> Required work
Drop the pictures from the entries below, then reproduce the rest exactly.

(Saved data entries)
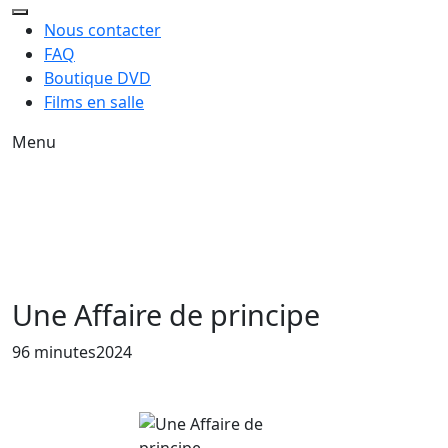
Nous contacter
FAQ
Boutique DVD
Films en salle
Menu
Une Affaire de principe
Année de sortie du film
96 minutes
2024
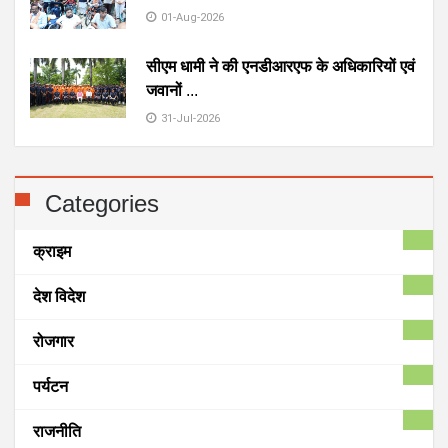
01-Aug-2026
सीएम धामी ने की एनडीआरएफ के अधिकारियों एवं
जवानों
...
31-Jul-2026
Categories
क्राइम
देश विदेश
रोजगार
पर्यटन
राजनीति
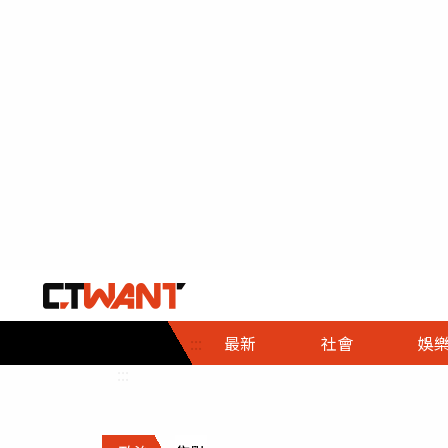
社會首頁
娛樂首頁
財經首頁
政
:::
最新
社會
娛
時事
即時
熱線
:::
直擊
大條
人物
調查
專題
３Ｃ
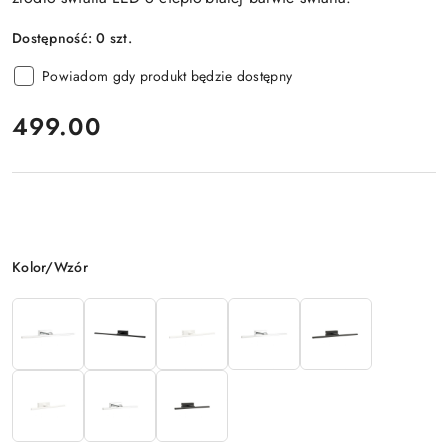
Dostępność:
0
szt.
Powiadom gdy produkt będzie dostępny
cena:
499.00
Wariant
Kolor/Wzór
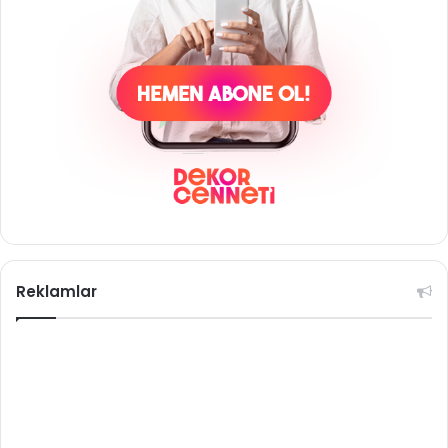
Reklamlar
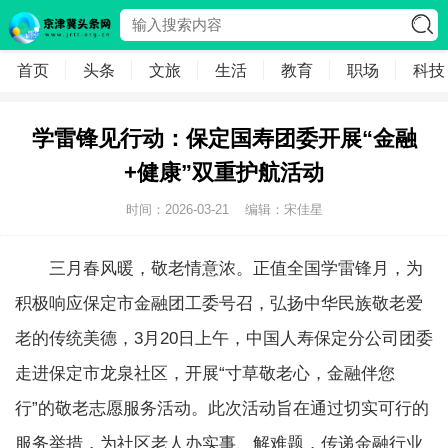
首页
头条
文旅
生活
教育
职场
科技
学雷锋见行动：保定国寿团委开展“金融
+健康”双重护航活动
时间：2026-03-21
编辑：宋佳星
三月春风暖，敬老情意浓。正值全国学雷锋月，为
积极响应保定市金融团工委号召，弘扬中华民族敬老爱
老的传统美德，3月20日上午，中国人寿保定分公司团委
走进保定市龙泉社区，开展“寸草敬老心，金融伴您
行”的敬老志愿服务活动。此次活动旨在通过切实可行的
服务举措，为社区老人办实事、解难题，传递金融行业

> Finished task
Nous contacter
FAQ
Boutique DVD
Films en salle
Menu
Une Affaire de principe
Année de sortie du film
96 minutes
2024
01-Aug-2026
सीएम धामी ने की एनडीआरएफ के अधिकारियों एवं
जवानों
...
31-Jul-2026
Categories
क्राइम
देश विदेश
रोजगार
पर्यटन
राजनीति
社會首頁
娛樂首頁
財經首頁
政
:::
最新
社會
娛
時事
即時
熱線
:::
直擊
大條
人物
調查
專題
３Ｃ
Dostępność:
0
szt.
Powiadom gdy produkt będzie dostępny
cena:
499.00
Wariant
Kolor/Wzór
Reklamlar
首页
头条
文旅
生活
教育
职场
科技
学雷锋见行动：保定国寿团委开展“金融
+健康”双重护航活动
时间：2026-03-21
编辑：宋佳星
三月春风暖，敬老情意浓。正值全国学雷锋月，为
积极响应保定市金融团工委号召，弘扬中华民族敬老爱
老的传统美德，3月20日上午，中国人寿保定分公司团委
走进保定市龙泉社区，开展“寸草敬老心，金融伴您
行”的敬老志愿服务活动。此次活动旨在通过切实可行的
服务举措，为社区老人办实事、解难题，传递金融行业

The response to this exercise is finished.